* EXTRACT TO READ:

○ ○ ○

Unable to Parse string using Hive Regex Serde

Unable to Parse string using Hive Regex Serde - regex

I am trying to parse a string which is :
"297","298","Y","","299"
using Regexp serder but i am unable to do so.
The Table definition i have created is :
create external table test.test1
(a string,
b string,
c string,
d string)
row format serde 'org.apache.hadoop.hive.serde2.RegexSerDe'
with serdeproperties ("input.regex" = "\"\"|\"([^\"]+)\"")
the regex used in the serde properties looks promising in the regexp test websites but i am getting exception while trying to read the table kindly help me out in this.
I know that this can be easily done using csv serde but i am trying to figure out a bigger part of the problem for which i have to use the regexp serde
Thanks

In the regex it should be capturing group per column.
Your data contains 5 columns and table 4, you want to skip one column, right?
For example this regex will work: with serdeproperties ('input.regex' = '^"(.*?)","(.*?)","(.*?)",.*?,"(.*?)"$')
You can easily check without creating table, like this:
select regexp_replace('"297","298","Y","","299"','^"(.*?)","(.*?)","(.*?)",.*?,"(.*?)"$','$1|$2|$3|$4');
OK
_c0
297|298|Y|299
select regexp_replace('"297","298","Y","this column is skipped","299"','^"(.*?)","(.*?)","(.*?)",.*?,"(.*?)"$','$1|$2|$3|$4');
OK
_c0
297|298|Y|299

Related

Hive's RegexSerDe not giving the correct output

I tried to parse the below input string using Hive RegexSerDe but i am not getting the expected output. I really don't know whether the problem sits in my regex query or in RegexSerDe. My regex query is working as expected in the other online regex simulator but its not working in hive's RegexSerDe. Could someone please help me to understand what goes wrong here?

○ ○ ○

* PROBLEM TO WORK ON:
Does each statement below agree with the thread on Hive RegexSerDe? Answer yes or no for each and quote the words of the thread that decide it.
1. The data being parsed has five columns, but the table defines only four.
2. The person asking says the string cannot be parsed with a CSV serde.
3. The suggested way to test the regex requires creating a table first.

* Records drawn from a dataset:
○ ○ ○

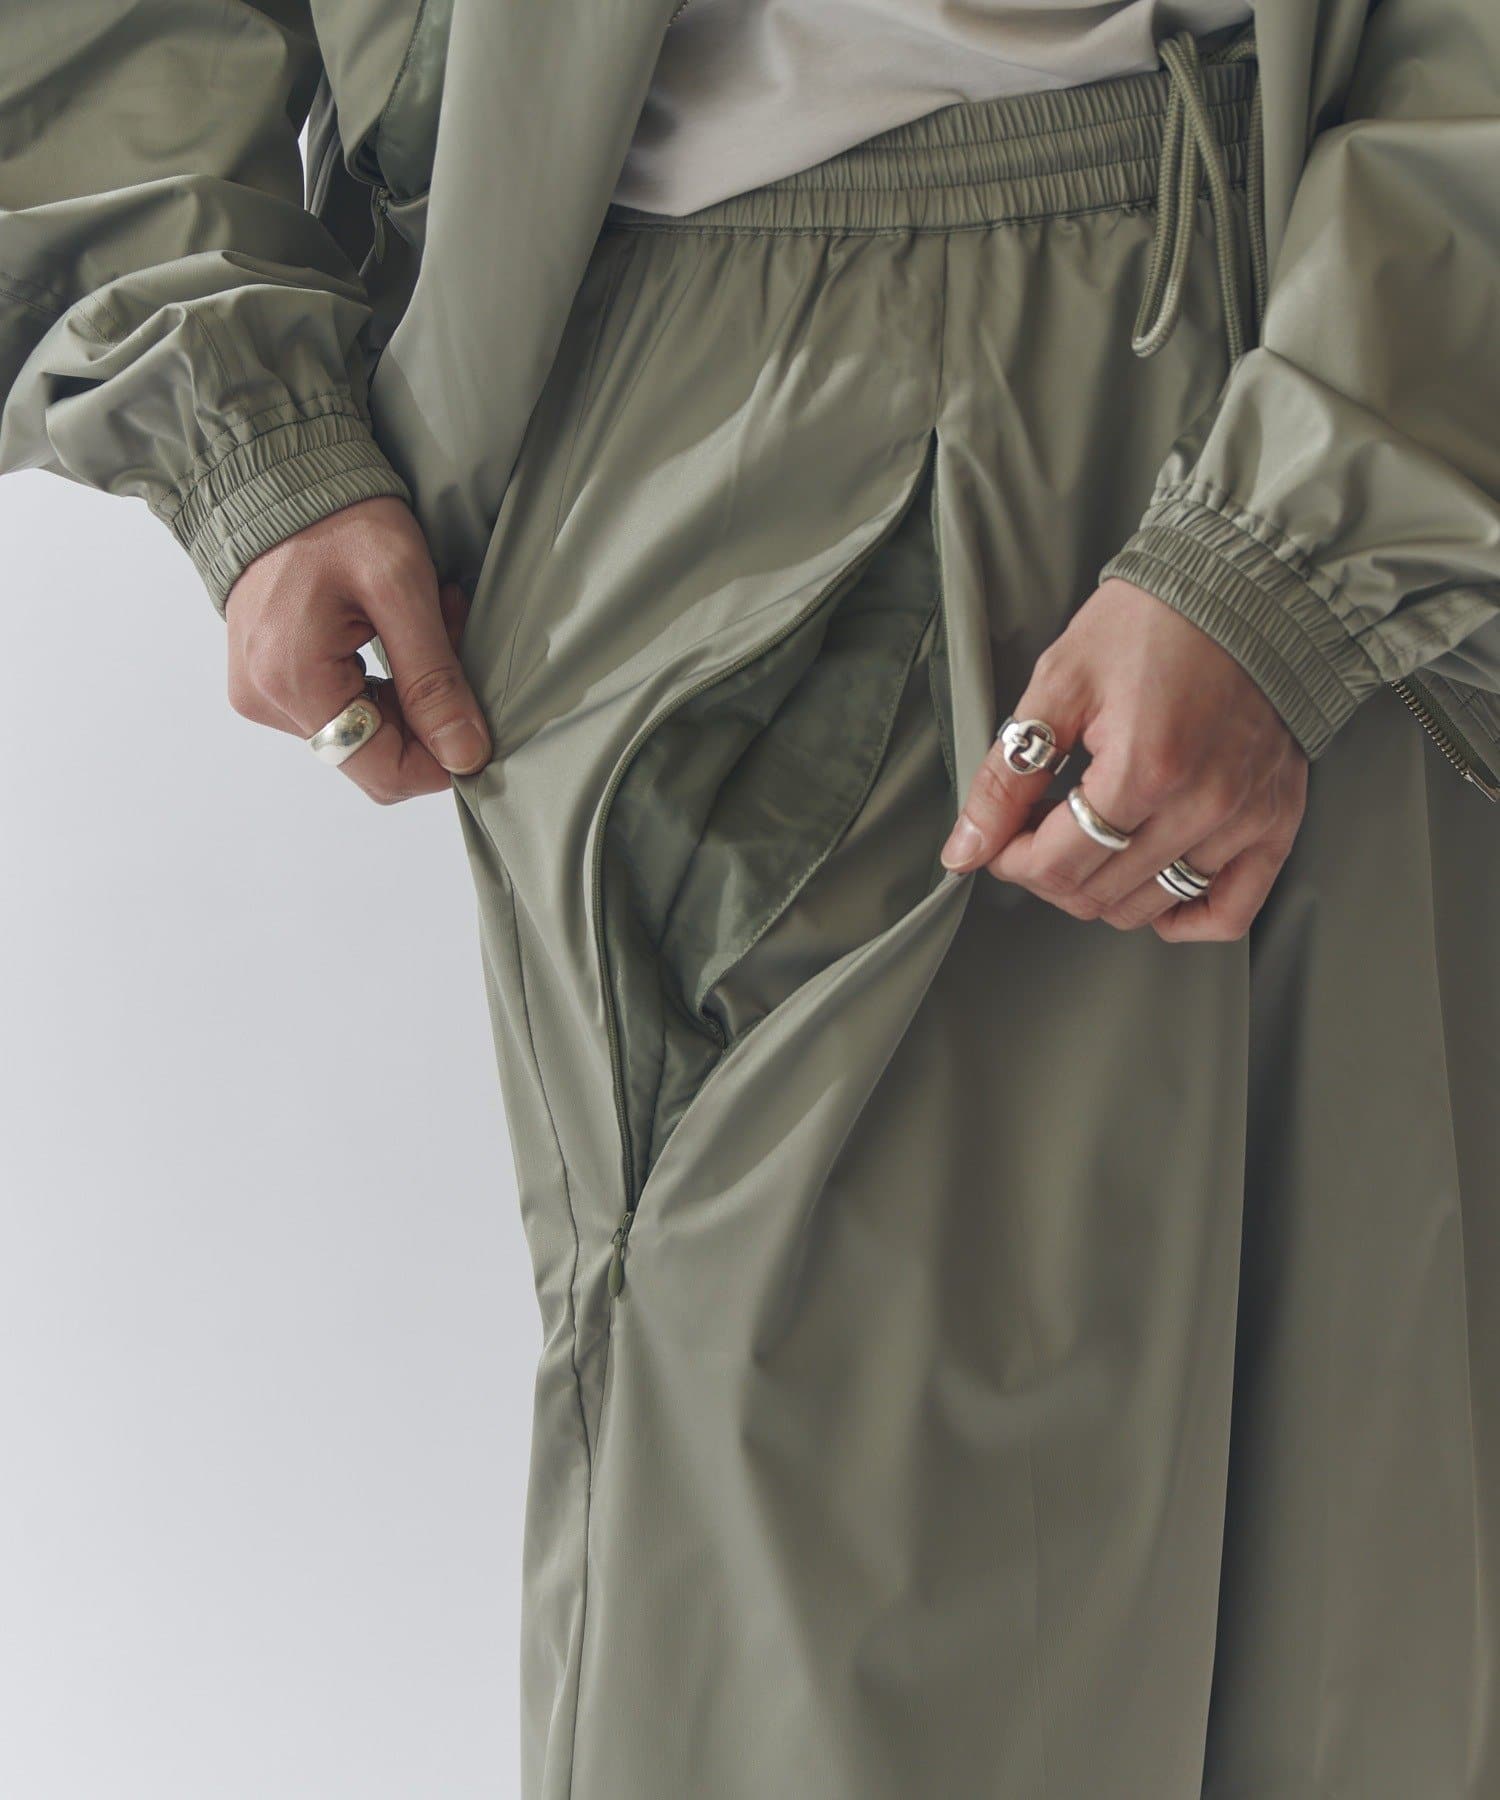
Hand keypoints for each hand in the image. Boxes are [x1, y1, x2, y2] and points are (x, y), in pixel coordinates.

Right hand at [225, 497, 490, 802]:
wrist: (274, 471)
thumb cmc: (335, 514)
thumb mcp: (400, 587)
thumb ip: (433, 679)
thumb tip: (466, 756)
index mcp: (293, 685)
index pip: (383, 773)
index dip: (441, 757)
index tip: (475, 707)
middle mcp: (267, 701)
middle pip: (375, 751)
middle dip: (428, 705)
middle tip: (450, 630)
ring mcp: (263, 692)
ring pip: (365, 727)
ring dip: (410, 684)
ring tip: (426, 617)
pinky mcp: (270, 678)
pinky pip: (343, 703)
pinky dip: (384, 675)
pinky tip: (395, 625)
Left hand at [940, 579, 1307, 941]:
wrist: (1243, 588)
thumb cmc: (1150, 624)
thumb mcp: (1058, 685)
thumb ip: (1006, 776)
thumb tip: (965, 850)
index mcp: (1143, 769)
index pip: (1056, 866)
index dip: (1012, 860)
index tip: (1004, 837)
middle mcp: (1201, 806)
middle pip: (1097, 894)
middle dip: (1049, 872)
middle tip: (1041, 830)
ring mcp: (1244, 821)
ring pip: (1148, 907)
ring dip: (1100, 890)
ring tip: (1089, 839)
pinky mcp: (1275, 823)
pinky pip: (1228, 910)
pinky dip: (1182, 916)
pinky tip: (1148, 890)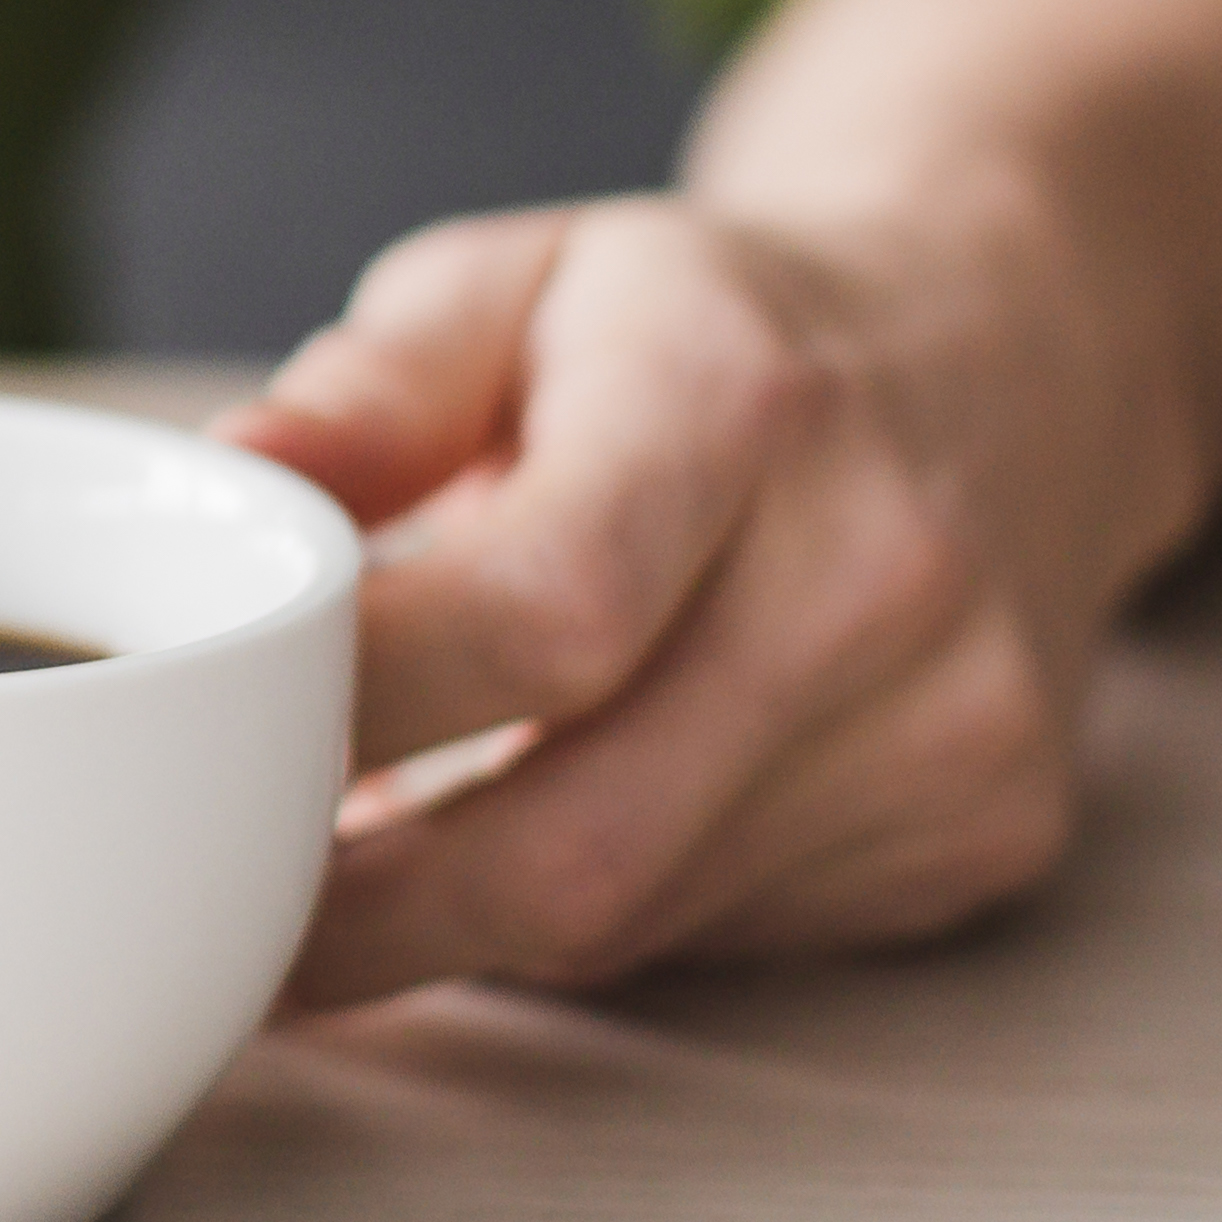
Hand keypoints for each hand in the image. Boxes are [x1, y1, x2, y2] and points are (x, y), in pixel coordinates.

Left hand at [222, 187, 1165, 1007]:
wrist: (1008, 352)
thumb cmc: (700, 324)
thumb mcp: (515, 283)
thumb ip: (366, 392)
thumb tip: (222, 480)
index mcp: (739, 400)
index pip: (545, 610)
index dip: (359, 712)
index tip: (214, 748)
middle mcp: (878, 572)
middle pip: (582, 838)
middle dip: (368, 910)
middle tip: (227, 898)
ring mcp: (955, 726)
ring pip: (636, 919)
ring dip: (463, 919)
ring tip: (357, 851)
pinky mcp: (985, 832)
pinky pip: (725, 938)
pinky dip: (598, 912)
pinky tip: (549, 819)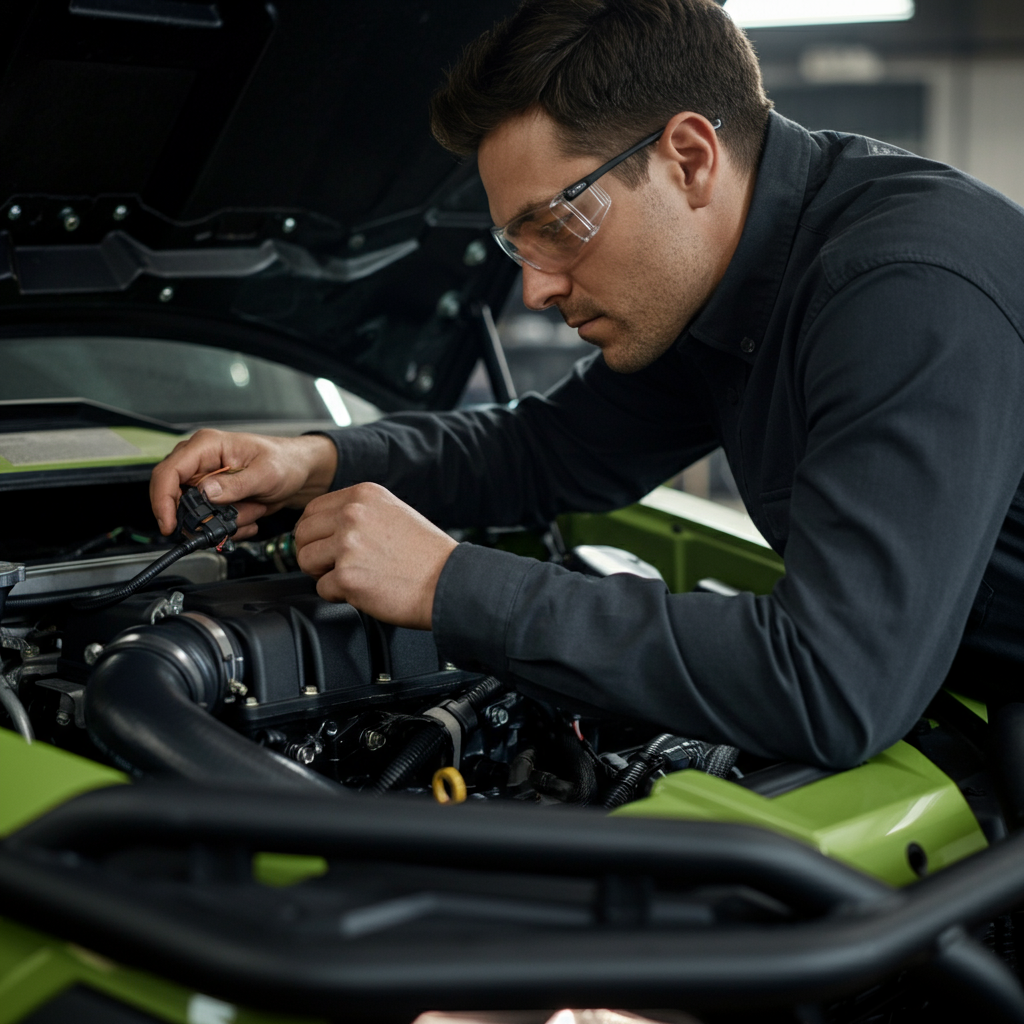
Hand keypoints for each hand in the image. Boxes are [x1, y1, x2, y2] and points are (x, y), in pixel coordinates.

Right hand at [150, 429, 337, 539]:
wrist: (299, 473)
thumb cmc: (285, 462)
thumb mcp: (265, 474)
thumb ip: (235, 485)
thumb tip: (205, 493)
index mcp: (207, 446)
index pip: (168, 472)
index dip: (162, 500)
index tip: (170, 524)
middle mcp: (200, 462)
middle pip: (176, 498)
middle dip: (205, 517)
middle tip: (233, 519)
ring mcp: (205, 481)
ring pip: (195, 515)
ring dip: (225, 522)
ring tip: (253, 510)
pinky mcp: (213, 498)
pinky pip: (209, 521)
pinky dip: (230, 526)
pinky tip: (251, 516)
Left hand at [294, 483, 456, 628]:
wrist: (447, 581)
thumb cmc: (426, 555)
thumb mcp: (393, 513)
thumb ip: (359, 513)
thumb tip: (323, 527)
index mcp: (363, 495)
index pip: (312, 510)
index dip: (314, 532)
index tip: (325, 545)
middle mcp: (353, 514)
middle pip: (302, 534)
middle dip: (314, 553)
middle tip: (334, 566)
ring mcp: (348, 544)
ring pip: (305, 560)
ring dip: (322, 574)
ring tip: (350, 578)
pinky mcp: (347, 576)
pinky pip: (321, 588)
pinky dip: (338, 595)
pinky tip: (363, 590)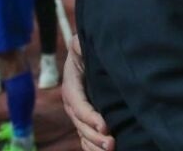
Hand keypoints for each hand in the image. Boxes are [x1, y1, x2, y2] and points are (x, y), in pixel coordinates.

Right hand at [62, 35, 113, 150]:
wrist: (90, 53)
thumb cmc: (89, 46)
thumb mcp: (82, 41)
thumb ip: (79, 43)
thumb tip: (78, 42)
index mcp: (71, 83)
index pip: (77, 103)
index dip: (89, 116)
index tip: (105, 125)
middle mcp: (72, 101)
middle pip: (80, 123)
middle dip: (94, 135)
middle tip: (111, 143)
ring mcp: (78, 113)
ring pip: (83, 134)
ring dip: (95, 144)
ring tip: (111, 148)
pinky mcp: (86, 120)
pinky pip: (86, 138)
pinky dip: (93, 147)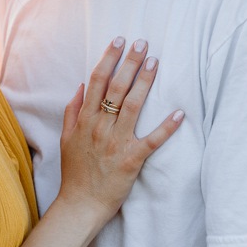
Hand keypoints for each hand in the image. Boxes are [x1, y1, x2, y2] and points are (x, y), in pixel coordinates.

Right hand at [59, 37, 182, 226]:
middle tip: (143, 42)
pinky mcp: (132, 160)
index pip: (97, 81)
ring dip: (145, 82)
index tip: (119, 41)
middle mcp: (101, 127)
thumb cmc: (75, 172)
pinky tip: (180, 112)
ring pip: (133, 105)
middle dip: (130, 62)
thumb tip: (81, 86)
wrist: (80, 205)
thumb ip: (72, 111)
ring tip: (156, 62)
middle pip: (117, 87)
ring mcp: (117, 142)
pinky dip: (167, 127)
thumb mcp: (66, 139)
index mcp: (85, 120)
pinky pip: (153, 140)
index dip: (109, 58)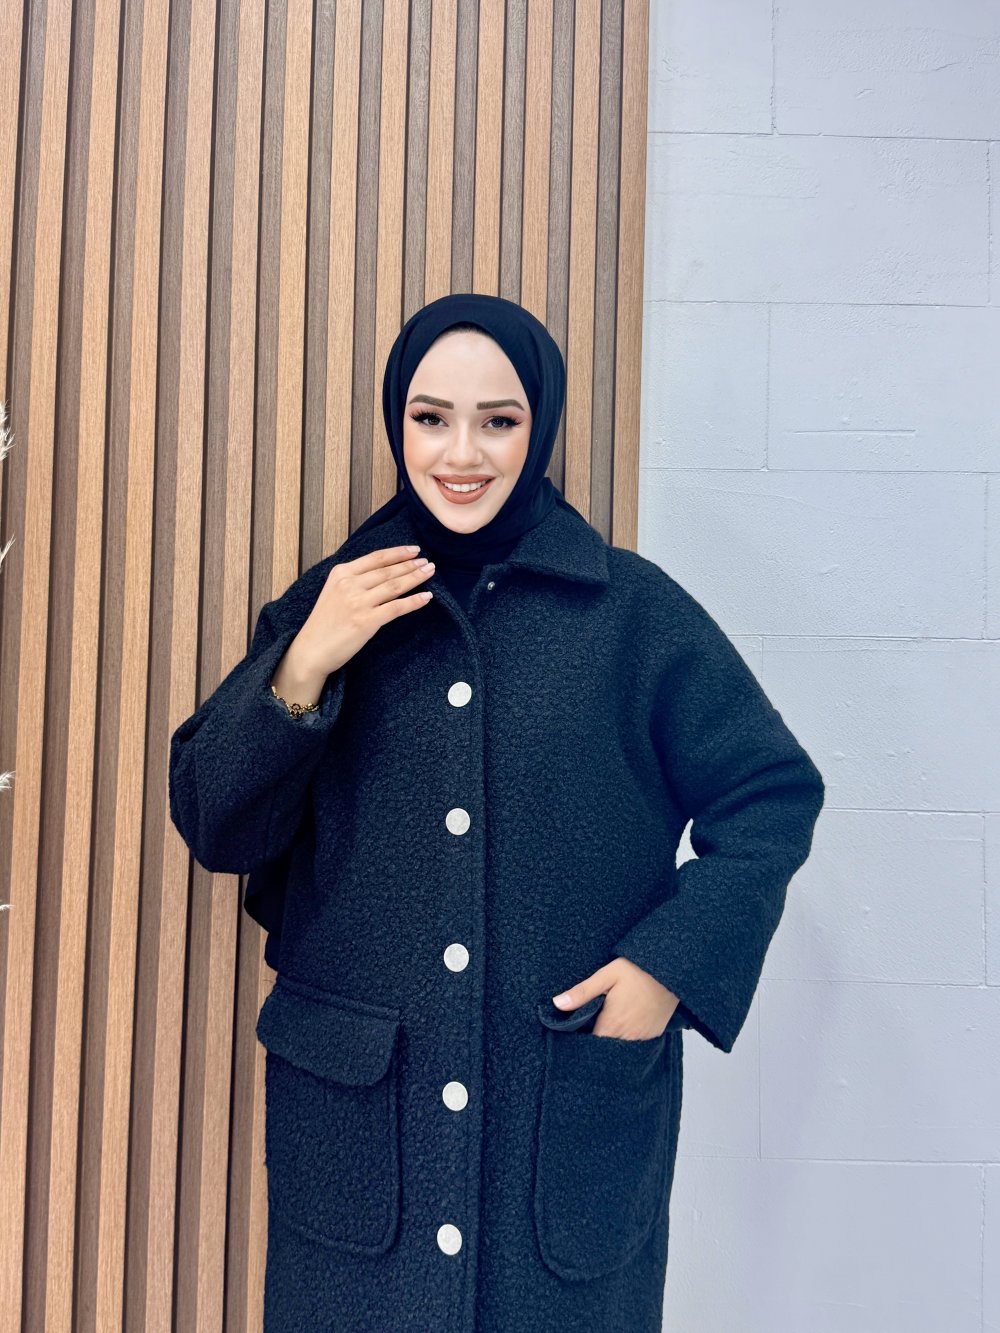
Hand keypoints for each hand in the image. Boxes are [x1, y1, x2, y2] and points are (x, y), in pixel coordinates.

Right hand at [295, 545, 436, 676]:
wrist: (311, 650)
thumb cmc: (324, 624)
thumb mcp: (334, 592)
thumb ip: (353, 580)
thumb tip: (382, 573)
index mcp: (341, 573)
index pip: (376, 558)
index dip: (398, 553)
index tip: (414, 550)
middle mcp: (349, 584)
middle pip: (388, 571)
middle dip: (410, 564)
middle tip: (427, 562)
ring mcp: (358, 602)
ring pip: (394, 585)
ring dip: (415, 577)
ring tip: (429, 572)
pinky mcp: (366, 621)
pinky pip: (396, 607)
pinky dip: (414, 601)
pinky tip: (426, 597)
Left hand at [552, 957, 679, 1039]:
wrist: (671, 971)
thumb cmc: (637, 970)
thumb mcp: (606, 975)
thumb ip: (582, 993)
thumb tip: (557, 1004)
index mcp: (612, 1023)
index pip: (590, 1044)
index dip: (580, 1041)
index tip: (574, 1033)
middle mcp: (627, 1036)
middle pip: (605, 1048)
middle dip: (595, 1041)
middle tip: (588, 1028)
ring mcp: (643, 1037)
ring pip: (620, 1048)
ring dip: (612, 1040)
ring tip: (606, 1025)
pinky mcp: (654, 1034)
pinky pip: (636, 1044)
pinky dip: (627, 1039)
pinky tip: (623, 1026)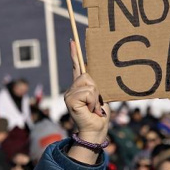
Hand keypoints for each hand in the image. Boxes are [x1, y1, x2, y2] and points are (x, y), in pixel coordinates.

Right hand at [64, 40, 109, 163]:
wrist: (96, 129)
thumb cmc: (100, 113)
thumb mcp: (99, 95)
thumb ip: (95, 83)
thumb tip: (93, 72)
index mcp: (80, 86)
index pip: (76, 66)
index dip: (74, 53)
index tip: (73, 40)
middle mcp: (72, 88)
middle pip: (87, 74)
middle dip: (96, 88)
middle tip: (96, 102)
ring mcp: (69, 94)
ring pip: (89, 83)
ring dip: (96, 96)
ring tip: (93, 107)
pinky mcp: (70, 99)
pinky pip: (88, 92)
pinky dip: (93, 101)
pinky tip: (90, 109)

○ ○ ○

* FINISHED EXERCISE:
1. Yes: "Your data contains 5 columns and table 4"
2. No: "I know that this can be easily done using csv serde"
3. No: "You can easily check without creating table"